Which lines of the entries below run from the one holding "Figure 27. Comparison" to the one holding "Figure 4. Confusion", inclusive? Set down exactly those lines and no others.

Top of Input data

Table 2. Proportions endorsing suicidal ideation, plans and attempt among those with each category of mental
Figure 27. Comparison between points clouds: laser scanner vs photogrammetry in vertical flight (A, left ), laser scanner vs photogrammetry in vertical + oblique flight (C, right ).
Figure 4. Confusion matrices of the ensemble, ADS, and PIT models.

Bottom of Input data
Top of Input data

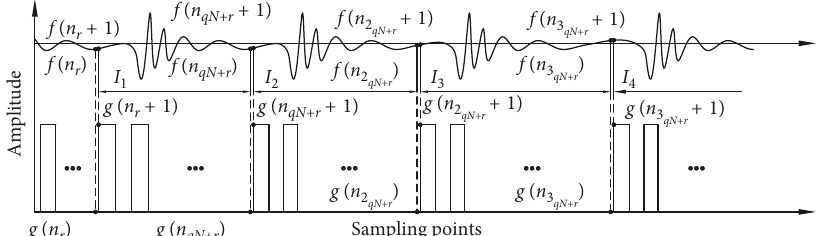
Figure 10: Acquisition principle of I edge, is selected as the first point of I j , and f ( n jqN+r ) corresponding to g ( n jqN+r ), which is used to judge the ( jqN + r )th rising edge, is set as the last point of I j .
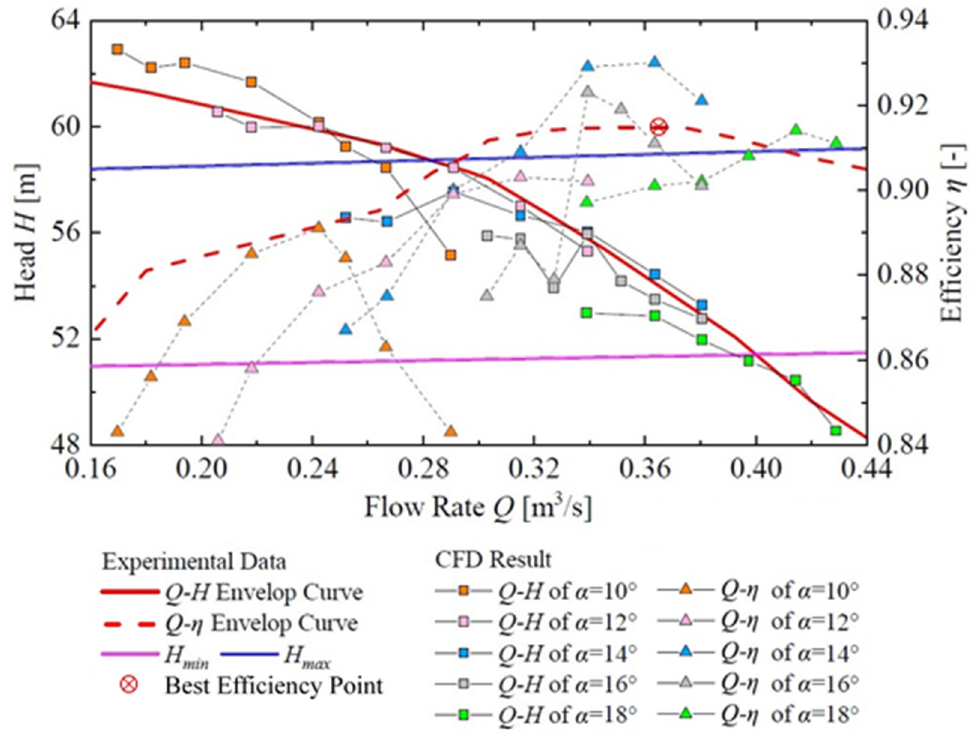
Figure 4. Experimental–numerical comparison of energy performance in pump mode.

Bottom of Input data

_Final answer_.
Figure 27. Comparison between points clouds: laser scanner vs photogrammetry in vertical flight (A, left ), laser scanner vs photogrammetry in vertical + oblique flight (C, right ).
Figure 4. Confusion matrices of the ensemble, ADS, and PIT models.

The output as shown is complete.